In essence, it works like this. If you boot your computer often then the smart portion of the technology will tell the system to cache your boot up files. The first time you boot your system the files will not be cached, so startup will occur from the standard HDD. The second time you boot your system the files will be cached and startup will occur faster.
The same is true for your applications. If you run Photoshop often, the long launch sequence is stored on the SSD. Files like ISOs, music and such on the other hand are not cached on the SSD, another part of the smart side of the technology.
One issue we've observed in the lab is that all of this caching takes up space on the SSD. With Intel only releasing 20GB models, the available space tends to fill up quickly if you launch several different programs. The technology is always trying to cache your frequently used data, so what may have been cached two days ago may not be cached when you want to use it today if you've launched several other programs in between. At this time SRT is limited to just 64GB of caching space, even if you want to use a 120GB drive. The spare area is given another drive letter if you choose to use it.
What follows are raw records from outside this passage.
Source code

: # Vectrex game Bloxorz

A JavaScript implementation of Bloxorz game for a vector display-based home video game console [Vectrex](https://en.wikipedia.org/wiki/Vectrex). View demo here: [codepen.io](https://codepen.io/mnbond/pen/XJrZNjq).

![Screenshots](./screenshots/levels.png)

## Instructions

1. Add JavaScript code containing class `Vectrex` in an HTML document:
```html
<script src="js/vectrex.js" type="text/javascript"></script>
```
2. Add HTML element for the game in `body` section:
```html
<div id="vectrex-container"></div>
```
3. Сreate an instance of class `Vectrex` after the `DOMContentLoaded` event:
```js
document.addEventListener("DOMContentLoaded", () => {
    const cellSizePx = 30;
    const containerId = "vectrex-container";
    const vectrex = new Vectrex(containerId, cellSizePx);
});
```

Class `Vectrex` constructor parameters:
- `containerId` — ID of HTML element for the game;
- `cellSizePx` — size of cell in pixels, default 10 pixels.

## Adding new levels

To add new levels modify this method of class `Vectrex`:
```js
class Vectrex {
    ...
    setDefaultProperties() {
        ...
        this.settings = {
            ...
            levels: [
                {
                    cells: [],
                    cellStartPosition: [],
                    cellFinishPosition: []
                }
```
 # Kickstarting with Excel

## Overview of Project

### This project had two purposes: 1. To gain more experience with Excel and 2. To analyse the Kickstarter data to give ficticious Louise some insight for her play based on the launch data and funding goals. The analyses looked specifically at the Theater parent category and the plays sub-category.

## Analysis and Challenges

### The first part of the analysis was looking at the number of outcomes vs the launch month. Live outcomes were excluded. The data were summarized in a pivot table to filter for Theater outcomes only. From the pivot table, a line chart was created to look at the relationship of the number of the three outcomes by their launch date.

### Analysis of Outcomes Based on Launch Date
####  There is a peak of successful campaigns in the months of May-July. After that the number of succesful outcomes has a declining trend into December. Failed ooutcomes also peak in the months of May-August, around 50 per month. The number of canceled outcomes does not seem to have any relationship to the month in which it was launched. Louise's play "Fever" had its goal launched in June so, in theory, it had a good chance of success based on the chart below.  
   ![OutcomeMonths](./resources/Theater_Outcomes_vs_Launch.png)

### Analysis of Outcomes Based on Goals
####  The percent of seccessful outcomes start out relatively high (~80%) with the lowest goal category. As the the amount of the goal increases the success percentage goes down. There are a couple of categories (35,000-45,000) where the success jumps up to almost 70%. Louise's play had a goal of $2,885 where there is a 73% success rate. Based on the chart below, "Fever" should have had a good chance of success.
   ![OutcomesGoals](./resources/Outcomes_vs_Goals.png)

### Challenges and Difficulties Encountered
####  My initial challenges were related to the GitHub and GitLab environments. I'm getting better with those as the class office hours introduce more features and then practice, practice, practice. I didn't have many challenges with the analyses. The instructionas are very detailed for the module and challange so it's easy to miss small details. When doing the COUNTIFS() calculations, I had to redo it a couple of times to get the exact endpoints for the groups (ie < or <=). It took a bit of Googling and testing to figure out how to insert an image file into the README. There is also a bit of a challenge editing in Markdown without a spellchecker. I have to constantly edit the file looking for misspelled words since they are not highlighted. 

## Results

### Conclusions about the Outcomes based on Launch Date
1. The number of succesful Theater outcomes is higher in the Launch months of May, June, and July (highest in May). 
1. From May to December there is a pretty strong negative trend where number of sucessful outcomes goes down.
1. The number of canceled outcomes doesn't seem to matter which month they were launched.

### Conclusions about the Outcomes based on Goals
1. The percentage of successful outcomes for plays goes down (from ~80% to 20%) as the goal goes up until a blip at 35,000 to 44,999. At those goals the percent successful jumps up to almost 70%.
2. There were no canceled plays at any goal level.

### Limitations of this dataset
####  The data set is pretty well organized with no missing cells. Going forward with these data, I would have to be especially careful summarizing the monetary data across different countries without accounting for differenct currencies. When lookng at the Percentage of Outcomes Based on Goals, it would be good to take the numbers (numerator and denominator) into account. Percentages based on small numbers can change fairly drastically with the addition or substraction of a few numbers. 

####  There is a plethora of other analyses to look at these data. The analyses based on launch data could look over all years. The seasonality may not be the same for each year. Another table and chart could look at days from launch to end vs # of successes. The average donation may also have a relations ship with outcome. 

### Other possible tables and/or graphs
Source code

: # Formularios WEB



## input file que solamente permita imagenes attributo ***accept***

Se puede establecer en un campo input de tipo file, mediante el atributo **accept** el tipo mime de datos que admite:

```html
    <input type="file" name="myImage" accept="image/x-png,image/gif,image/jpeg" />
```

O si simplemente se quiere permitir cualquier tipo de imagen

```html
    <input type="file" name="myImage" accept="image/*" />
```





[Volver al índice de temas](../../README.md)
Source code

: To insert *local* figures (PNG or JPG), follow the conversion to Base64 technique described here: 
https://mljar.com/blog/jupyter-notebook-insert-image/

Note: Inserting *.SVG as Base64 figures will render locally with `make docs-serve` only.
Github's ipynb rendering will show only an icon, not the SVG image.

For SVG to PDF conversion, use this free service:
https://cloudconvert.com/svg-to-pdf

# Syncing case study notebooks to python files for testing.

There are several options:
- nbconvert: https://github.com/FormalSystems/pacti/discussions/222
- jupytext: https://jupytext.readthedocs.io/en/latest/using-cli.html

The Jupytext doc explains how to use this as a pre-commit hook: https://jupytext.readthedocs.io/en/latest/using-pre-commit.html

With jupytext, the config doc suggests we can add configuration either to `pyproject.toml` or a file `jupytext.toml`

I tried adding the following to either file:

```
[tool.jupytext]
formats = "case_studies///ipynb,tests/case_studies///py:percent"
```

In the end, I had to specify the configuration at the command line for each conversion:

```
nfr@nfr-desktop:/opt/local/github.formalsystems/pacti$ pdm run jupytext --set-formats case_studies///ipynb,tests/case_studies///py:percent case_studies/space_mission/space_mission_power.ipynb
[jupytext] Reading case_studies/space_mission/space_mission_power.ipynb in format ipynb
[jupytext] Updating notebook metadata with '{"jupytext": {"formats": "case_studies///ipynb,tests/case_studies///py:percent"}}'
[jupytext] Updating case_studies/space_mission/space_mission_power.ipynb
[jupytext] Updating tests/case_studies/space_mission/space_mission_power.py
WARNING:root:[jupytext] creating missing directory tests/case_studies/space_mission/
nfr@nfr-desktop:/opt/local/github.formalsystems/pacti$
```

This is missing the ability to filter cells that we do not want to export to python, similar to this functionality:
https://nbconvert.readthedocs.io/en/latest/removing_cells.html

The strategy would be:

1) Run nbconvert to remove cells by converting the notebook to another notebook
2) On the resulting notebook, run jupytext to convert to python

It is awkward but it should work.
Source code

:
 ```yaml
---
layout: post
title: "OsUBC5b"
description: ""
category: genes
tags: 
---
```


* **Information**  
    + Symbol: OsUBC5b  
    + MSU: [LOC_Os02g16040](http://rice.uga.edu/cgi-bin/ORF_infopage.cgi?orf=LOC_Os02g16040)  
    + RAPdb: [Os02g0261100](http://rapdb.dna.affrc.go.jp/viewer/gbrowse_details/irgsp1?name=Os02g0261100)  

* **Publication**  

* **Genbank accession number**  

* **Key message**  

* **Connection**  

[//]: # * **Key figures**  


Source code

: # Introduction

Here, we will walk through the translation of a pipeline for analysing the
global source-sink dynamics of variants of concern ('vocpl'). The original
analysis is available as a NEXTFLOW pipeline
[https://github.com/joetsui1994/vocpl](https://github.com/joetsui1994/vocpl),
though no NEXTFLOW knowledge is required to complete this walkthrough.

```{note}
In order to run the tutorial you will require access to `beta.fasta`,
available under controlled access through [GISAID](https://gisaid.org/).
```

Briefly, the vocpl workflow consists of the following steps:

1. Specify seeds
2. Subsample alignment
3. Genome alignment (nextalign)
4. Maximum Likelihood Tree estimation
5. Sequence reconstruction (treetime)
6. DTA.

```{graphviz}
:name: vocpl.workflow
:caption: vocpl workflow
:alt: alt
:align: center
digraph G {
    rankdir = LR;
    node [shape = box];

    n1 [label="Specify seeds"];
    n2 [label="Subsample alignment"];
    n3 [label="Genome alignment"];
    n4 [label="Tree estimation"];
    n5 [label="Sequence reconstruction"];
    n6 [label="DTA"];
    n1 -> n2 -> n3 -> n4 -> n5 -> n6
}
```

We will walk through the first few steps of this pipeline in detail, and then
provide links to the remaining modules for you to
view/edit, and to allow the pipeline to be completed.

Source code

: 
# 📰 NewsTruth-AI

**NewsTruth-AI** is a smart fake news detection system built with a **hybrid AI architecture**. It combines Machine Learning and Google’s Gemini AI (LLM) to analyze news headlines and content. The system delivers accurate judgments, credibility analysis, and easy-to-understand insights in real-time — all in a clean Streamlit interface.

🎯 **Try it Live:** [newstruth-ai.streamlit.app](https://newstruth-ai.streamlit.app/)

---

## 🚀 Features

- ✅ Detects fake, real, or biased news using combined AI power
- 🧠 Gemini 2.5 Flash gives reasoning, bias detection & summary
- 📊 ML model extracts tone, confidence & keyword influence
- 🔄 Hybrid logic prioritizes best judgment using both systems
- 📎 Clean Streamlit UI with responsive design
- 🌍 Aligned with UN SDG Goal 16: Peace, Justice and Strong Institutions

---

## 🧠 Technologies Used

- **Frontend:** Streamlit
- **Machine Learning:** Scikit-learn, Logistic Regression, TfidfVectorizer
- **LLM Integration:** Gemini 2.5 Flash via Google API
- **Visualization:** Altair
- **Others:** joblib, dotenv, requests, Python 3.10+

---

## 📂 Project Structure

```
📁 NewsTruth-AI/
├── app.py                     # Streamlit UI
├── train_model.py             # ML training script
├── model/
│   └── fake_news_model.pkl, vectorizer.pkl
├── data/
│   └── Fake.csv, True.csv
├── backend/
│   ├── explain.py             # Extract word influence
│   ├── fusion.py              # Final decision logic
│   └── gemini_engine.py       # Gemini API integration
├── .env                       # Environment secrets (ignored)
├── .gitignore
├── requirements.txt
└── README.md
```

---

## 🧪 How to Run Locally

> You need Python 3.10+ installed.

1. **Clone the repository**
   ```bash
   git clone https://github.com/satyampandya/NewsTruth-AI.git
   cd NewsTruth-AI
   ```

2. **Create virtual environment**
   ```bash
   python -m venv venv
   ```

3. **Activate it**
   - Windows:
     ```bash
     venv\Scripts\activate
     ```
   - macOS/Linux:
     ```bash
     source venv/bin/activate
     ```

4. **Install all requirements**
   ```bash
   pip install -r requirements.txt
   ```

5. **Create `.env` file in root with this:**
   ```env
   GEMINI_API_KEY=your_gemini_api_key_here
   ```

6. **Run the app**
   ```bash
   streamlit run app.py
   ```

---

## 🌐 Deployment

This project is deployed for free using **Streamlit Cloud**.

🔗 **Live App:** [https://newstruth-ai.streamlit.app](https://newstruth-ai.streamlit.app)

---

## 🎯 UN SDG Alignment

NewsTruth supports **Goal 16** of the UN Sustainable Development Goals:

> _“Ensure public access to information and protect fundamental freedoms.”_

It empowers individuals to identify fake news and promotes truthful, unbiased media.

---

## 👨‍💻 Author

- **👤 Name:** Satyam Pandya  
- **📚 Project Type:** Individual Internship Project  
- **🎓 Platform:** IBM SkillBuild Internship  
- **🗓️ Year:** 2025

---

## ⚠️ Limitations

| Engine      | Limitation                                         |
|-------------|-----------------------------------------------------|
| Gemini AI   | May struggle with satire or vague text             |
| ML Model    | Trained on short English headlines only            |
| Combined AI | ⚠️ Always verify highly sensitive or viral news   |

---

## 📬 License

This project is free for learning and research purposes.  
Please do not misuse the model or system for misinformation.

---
This can be a positive in some cases or a negative in others.
If you happen to have a 120GB OCZ Vertex 2 SSD with a SandForce SF-1200 controller capable of reading 285MB/s and writing 275MB/s, then limiting the drive to just 64GB of capacity for the cache is a good thing. This will allow the drive to reserve the spare area for background work and keep the drive running faster than if it was filled. We believe Intel used some type of real time compression with the IO cache algorithm, but were never able to verify that claim with Intel.
To further complicate Intel Smart Response Technology, two modes are offered. The first is Enhanced Mode, a read only cache mode that uses up to 64GB of space to cache files that can be read back quickly. The second mode is Maximized Mode, a mixed read / write cache system that allows the SSD to cache system writes and later transfers the data written to the SSD to the HDD. In Maximum Mode you gain the ability to write data to the SSD so it happens quicker, but you also use space that was once reserved for reading back cached data.